Cathedral
- First edition cover, 1983
- Author: Raymond Carver
- Language: English
- Genre: Short story
- Publisher: Knopf
- Publication date: 1983
- Publication place: United States
- Media type: Print
- Pages: 228
- Dewey Decimal: 813/.54
- LC Class: PS3553.A7894 C3 1983

= Cathedral (short story collection) =

1983 short story collection by Raymond Carver

Cathedral is the third major-press collection of short stories by American writer Raymond Carver, published in 1983. It received critical acclaim and was a finalist for the 1984 Pulitzer Prize for Fiction.

==Reception==
Cathedral was enthusiastically received by critics. In The New York Times Book Review, critic Irving Howe wrote:

Mr. Carver has been mostly a writer of strong but limited effects - the sort of writer who shapes and twists his material to a high point of stylization. In his newest collection of stories, Cathedral, there are a few that suggest he is moving toward a greater ease of manner and generosity of feeling; but in most of his work it's his own presence, the hard grip of his will, that is the strongest force. It's not that he imposes moral or political judgments; in that respect, he's quite self-effacing. It's that his abrupt rhythms and compressions come to be utterly decisive."
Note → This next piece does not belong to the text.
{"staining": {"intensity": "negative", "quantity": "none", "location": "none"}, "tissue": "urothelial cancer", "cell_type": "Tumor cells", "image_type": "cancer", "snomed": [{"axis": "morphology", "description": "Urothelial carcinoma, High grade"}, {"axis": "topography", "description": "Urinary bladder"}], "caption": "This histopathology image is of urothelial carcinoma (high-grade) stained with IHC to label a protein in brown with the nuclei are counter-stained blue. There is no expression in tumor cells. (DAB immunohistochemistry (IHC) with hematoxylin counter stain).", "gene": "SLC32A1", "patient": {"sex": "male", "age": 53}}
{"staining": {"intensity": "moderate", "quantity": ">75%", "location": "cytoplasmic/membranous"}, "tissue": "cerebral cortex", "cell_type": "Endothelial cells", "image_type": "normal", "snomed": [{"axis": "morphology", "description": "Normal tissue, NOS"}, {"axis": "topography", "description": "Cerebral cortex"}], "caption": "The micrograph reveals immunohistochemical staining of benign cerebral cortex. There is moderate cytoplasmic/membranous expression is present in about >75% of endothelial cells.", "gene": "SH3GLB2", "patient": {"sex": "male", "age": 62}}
The Washington Post wrote that "there are no arid places in Cathedral. Instead there are a dozen stories that overflow with the danger, excitement, mystery and possibility of life."

==The stories==
The collection contains the following stories:

- "Feathers" - A couple visit another couple for dinner. The men know each other from work, the couples otherwise do not know each other. The couple they are visiting have an obnoxious noisy peacock as a pet and a plaster mold of the wife's terrible teeth before they were straightened. The wife is grateful to her husband for these gifts. After dinner, the couple bring out their baby, who is strikingly ugly.
- "Chef's House" - Wes rents Chef's house by the ocean and asks wife Edna to come live with him again.
- "Preservation" - Sandy's husband has taken to the sofa since he lost his job as a roofer three months before.
- "The Compartment" - Myers, vacationing in Europe, takes a train to meet his son, who he hasn't seen in eight years.
- "A Small, Good Thing" - An extended version of his earlier short story "The Bath". Scotty, 8, is hit by a car.
- "Vitamins" - Patti decides to sell vitamins door-to-door.
- "Careful" - Lloyd and wife Inez are living separately but she helps him with a problem.
- "Where I'm Calling From" - At Frank Martin's drying out facility with JP, Tiny, and other residents.
- "The Train" - Miss Dent waits in a train station late at night after she used a gun to force a man to kneel and plead for his life.
- "Fever" - Carlyle has trouble finding a babysitter after his wife leaves him and the kids for California.
- "The Bridle" - Marge, a woman who supervises an apartment building in Arizona with her husband Harley, tells the story about a family that moves into an apartment after being displaced from their farm in Minnesota.
- "Cathedral" - Narrated by a man whose wife is old friends with a blind man, the story shows the husband/narrator's distaste for the blind man who is coming to visit him and his wife for a few days. At times it seems that the man is jealous of the blind man for being so close to his wife; at other times it seems that the husband is disgusted by the man's blindness. In the end they bond in a way through the communication they share about what a cathedral looks like.